Currently, Barnum’s gaze was having the same effect. It’s the fourth instance of Barnum brushing past him in the hallway without even a word that has Phillip hiding away like a child in his bedroom.

Every hour or so, someone will knock on his door.  Lettie with tea. O’Clancy with dinner. Charles wanting to see if he’s up for a game of chess. It systemic. He starts to tell the time by their knocks.

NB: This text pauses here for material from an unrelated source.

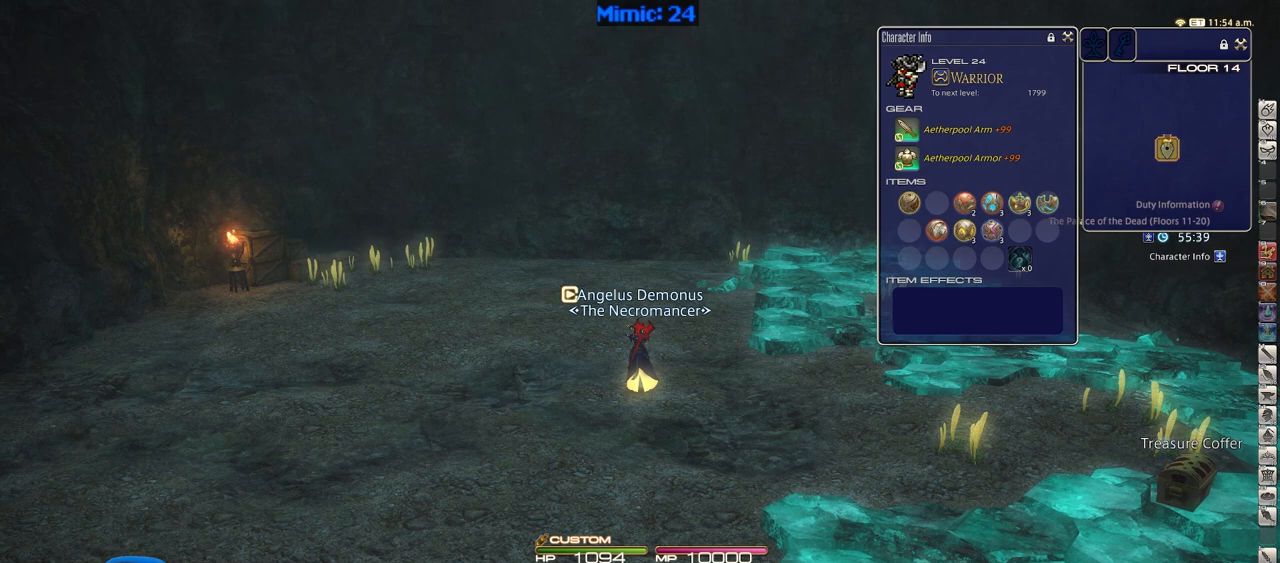
Gameplay with keyboard; each line is a JSON object with the keys held at the frame after it. "events" lists presses ("down") and releases ("up") of ".", "/", "0", "1", "2", "3", "4", "5", "6", "7", "8", "9", "a", "alt_l", "alt_r", "b", "backslash", "backspace", "c", "caps_lock", "comma", "ctrl_l", "ctrl_r", "d", "down", "e", "equals", "escape", "f", "f1", "f10", "f11", "f12", "f2", "f3", "f4", "f5", "f6", "f7", "f8", "f9", "g", "h", "i", "j", "k", "l", "lbracket", "left", "m", "menu", "minus", "n", "o", "p", "q", "quote", "r", "rbracket", "return", "right", "s", "semicolon", "shift_l", "shift_r", "space", "super", "t", "tab", "tilde", "u", "up", "v", "w", "x", "y" and "z" between this image and that frame as [ms after this image, input, new state], when the widget could be followed in between. No other keys are recorded. Mouse input is not recorded.
{"keys": [], "events": [[117, "t", "down"], [217, "t", "up"]]}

He doesn’t sleep, not with his parents waiting for him in his dreams. Whenever he’s assaulted by memories of them, whether good or bad, it paralyzes him with exploding nerves, like he’s sat on a limb for far too long.

It’s hard to stand on.

Anne attempts to speak some semblance of sense into him. She throws out good, rational points of how he is helping nobody by hiding in his room. That he should talk to his brother. Should talk to Barnum.

“I should.” He agrees, lying prone in his bed, unshaven and in the same clothes as the previous day; a truly pathetic sight, “I will.”

Anne sighs from her spot standing over him, shaking her head, “But not yet, right?”

“I’m sorry,” he says, avoiding her gaze by staring at the ceiling, “I just--”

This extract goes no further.